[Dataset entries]
===============

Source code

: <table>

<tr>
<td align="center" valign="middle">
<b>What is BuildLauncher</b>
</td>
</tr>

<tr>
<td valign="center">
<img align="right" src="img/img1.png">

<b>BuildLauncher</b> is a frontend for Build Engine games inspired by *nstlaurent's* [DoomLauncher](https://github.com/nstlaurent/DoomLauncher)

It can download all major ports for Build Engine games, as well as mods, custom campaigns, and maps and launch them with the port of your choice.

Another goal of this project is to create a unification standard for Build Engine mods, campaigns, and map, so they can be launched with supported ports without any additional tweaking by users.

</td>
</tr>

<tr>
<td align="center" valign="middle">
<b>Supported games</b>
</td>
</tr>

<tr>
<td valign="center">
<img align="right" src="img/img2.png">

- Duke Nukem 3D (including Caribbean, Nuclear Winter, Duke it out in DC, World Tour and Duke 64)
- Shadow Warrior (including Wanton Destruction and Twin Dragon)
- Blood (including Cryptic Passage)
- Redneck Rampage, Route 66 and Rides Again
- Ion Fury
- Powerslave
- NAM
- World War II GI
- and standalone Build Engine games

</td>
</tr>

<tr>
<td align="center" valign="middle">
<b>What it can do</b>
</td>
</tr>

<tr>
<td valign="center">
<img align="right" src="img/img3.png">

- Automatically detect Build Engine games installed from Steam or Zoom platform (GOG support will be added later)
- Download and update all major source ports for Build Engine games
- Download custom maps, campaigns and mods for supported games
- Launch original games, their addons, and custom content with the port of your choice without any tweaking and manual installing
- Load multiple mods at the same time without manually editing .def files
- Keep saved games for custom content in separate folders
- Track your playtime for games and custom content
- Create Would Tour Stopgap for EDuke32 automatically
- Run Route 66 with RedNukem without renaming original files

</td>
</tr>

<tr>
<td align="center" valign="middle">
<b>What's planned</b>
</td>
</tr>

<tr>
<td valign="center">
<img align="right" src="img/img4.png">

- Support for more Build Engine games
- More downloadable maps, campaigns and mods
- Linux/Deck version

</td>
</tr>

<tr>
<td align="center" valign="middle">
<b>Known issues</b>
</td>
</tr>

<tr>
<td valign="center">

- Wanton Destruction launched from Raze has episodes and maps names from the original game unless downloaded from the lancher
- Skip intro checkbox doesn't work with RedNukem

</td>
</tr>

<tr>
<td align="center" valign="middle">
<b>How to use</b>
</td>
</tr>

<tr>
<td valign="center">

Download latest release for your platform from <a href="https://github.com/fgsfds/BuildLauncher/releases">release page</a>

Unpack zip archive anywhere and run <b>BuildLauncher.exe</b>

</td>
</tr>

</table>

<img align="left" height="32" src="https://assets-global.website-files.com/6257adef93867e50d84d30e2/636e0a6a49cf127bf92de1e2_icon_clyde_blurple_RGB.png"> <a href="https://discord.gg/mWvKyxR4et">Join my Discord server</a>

===============

### WORK REQUEST:
Copy out in full every line of the dataset entries above that contains the string "https".

### ANSWER SPACE:
<b>BuildLauncher</b> is a frontend for Build Engine games inspired by *nstlaurent's* [DoomLauncher](https://github.com/nstlaurent/DoomLauncher)
Download latest release for your platform from <a href="https://github.com/fgsfds/BuildLauncher/releases">release page</a>
<img align="left" height="32" src="https://assets-global.website-files.com/6257adef93867e50d84d30e2/636e0a6a49cf127bf92de1e2_icon_clyde_blurple_RGB.png"> <a href="https://discord.gg/mWvKyxR4et">Join my Discord server</a>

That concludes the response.